** Excerpt to read follows **

(Adds updated yield figures)
By David Randall
NEW YORK, July 3 (Reuters) - Record low bond yields in
Europe and the expectation of further interest rate cuts by
central banks worldwide helped push global stock market indices
higher Wednesday as the benchmark U.S. S&P 500 hit another
record high.
European Union leaders' nomination of Christine Lagarde, the
head of the International Monetary Fund, to replace Mario Draghi
as president of the European Central Bank reinforced
expectations of more monetary policy easing if it is needed.
Traders greeted the decision by sinking German 10-year Bund
yields to record lows of minus 39 basis points, lowering Italian
two-year yields back into negative territory for first time in
over a year and lifting stocks worldwide. GVD/EUR
The yield on 10-year UK gilts fell 4 basis points to 0.687%
GB10YT=RR , which left it below the Bank of England's main
policy rate for the first time in a decade. U.S. Treasury yields
slumped to their lowest since late 2016.

** End of Excerpt to read **
** Entries supplied follows **

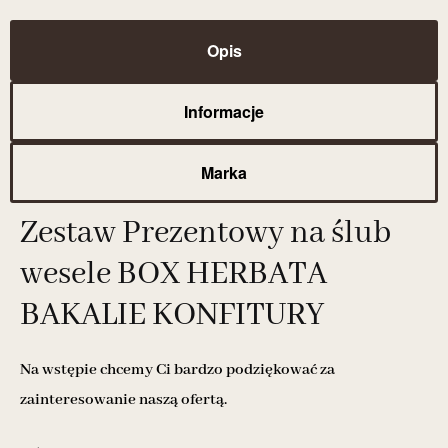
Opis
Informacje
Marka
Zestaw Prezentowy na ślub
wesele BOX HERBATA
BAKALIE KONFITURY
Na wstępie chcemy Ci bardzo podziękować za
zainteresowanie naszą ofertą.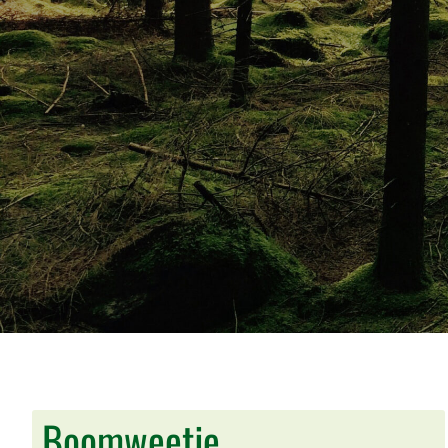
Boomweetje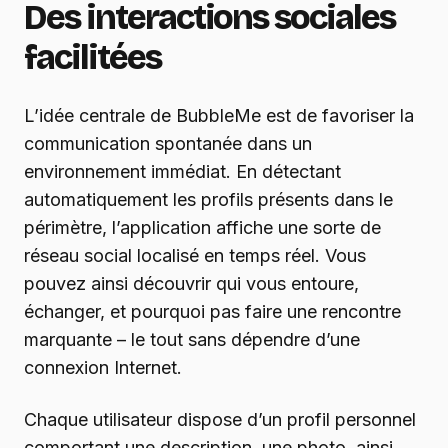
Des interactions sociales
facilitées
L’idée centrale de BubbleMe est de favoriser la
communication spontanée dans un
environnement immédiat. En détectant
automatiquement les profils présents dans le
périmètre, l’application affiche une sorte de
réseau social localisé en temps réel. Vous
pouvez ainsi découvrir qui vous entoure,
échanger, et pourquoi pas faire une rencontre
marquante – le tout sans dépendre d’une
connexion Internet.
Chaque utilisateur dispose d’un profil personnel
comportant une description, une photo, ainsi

** End of Entries supplied **

_Exercise 1_
In the market report, whom did European Union leaders nominate to replace Mario Draghi as president of the European Central Bank?
_Exercise 2_
List every government bond whose yield the market report mentions.
_Exercise 3_
Please rewrite the market report from "European Union leaders'" to "since late 2016.", substituting "bps" for "basis points" wherever it occurs.

_Task result 1_
Christine Lagarde, the head of the International Monetary Fund.

_Task result 2_
German 10-year Bunds, Italian two-year bonds, 10-year UK gilts, and U.S. Treasuries.

_Task result 3_
European Union leaders' nomination of Christine Lagarde, the
head of the International Monetary Fund, to replace Mario Draghi
as president of the European Central Bank reinforced
expectations of more monetary policy easing if it is needed.
Traders greeted the decision by sinking German 10-year Bund
yields to record lows of minus 39 bps, lowering Italian
two-year yields back into negative territory for first time in
over a year and lifting stocks worldwide. GVD/EUR
The yield on 10-year UK gilts fell 4 bps to 0.687%
GB10YT=RR , which left it below the Bank of England's main
policy rate for the first time in a decade. U.S. Treasury yields
slumped to their lowest since late 2016.